> PROBLEM STATEMENT: Copy the data word for word, from its first line through the line holding "Answer: approximately 45°", including both ends. Leave the pictures out of your copy.

*** DATA FOR THE TASK ***

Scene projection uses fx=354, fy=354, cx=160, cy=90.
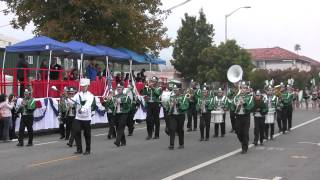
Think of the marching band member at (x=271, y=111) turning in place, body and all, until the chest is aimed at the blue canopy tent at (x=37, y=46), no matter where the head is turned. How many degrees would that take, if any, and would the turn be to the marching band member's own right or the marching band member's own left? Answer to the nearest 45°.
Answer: approximately 45° to the marching band member's own right

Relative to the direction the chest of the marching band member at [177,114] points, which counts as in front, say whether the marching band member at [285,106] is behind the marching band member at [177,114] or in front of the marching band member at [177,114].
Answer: behind

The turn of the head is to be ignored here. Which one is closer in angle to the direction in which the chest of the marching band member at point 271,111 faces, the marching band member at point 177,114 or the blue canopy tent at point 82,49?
the marching band member

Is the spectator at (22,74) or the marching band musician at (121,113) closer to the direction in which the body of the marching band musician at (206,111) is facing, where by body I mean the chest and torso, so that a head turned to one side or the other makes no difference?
the marching band musician

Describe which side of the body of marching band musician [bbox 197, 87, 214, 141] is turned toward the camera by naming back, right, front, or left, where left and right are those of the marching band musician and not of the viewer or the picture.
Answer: front

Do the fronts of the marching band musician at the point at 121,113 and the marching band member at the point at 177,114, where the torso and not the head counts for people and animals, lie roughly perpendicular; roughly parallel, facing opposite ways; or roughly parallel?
roughly parallel

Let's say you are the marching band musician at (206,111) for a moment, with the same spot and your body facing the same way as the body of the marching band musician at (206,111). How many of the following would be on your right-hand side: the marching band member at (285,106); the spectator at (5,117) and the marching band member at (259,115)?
1

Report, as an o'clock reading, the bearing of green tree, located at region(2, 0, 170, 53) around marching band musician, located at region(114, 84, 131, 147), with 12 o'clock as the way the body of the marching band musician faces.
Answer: The green tree is roughly at 4 o'clock from the marching band musician.

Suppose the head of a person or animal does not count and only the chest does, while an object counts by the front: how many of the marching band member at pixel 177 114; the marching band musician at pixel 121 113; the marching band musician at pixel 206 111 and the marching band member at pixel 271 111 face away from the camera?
0

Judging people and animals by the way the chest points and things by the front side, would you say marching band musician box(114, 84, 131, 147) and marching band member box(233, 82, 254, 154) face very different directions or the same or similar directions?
same or similar directions

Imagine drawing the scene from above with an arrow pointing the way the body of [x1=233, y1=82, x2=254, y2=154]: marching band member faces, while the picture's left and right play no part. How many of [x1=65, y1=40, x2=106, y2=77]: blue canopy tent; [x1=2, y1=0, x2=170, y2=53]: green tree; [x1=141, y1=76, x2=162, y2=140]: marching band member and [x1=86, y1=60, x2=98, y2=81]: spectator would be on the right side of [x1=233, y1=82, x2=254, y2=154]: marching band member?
4

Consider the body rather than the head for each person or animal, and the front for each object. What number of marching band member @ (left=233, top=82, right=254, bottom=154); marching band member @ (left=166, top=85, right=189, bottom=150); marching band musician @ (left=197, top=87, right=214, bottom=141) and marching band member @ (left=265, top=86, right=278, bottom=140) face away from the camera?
0

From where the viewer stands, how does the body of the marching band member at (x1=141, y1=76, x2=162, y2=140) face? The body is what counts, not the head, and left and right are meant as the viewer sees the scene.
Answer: facing the viewer and to the left of the viewer

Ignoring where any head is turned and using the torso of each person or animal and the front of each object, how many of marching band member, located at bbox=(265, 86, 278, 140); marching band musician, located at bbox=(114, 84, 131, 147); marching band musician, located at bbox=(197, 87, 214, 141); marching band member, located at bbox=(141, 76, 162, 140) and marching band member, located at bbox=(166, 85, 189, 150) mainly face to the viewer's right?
0

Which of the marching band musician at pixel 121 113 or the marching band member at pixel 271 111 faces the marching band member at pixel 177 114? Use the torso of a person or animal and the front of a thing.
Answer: the marching band member at pixel 271 111
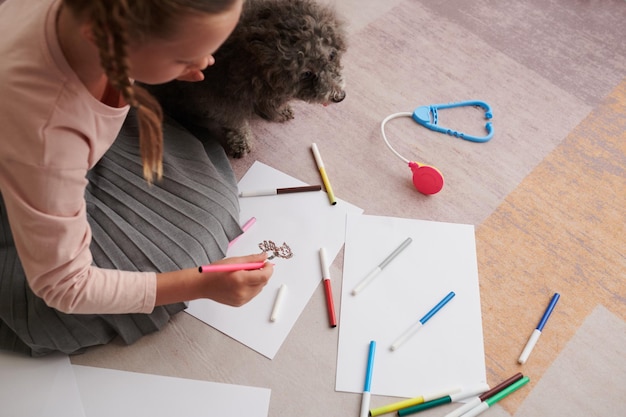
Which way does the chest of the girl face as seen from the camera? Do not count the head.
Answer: to the viewer's right

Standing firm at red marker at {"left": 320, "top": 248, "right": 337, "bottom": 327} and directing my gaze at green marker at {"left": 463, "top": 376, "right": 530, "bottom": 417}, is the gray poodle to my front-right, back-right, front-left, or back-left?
back-left

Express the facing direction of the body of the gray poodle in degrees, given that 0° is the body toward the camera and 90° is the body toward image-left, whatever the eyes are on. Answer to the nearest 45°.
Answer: approximately 315°
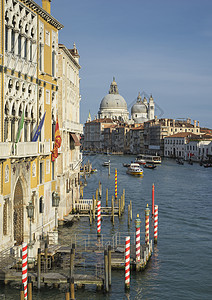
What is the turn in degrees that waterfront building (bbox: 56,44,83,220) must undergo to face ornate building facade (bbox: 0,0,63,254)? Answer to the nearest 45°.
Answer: approximately 90° to its right

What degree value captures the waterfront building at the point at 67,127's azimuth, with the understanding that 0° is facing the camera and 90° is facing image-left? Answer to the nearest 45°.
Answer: approximately 270°
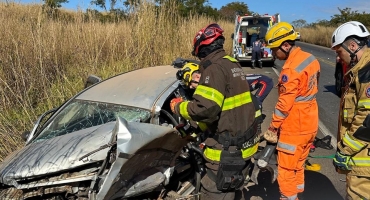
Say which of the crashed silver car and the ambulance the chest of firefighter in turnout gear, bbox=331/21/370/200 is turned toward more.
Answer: the crashed silver car

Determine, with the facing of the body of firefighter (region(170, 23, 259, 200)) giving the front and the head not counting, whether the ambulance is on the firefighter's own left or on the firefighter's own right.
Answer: on the firefighter's own right

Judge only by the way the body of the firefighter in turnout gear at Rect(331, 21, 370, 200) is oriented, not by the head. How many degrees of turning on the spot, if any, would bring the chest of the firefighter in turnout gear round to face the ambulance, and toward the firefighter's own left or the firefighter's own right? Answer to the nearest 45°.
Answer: approximately 90° to the firefighter's own right

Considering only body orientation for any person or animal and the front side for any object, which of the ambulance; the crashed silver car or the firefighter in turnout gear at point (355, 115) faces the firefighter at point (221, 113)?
the firefighter in turnout gear

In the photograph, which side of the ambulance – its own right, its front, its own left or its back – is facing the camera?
back

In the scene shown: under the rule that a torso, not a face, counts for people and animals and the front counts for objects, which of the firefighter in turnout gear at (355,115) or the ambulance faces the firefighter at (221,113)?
the firefighter in turnout gear

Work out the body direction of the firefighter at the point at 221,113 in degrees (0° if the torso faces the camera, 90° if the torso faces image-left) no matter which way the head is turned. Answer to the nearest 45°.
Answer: approximately 135°

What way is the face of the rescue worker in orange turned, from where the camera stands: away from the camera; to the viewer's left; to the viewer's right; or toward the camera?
to the viewer's left

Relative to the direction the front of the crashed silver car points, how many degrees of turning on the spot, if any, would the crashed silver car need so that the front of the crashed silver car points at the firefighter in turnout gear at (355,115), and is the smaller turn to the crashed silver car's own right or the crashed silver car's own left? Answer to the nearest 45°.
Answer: approximately 135° to the crashed silver car's own left

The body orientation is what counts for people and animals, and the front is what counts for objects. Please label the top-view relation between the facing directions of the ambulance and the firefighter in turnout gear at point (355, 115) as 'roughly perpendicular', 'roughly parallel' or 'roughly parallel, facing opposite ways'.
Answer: roughly perpendicular

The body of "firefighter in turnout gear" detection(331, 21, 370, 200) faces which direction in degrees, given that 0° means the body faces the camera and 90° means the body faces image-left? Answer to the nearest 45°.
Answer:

*** End of DATA FOR THE TASK ***

> RESPONSE:
Scene projection uses fx=354, fy=354, cx=160, cy=90.
Think of the marching band member at (x=271, y=111) turning in place, body and all, until the chest is aimed at the blue canopy tent at (x=37, y=46), no matter where the head is turned. How many degrees would that take, if any, and would the turn be to the marching band member's own right or the marching band member's own left? Answer to the nearest 45°.
Answer: approximately 45° to the marching band member's own right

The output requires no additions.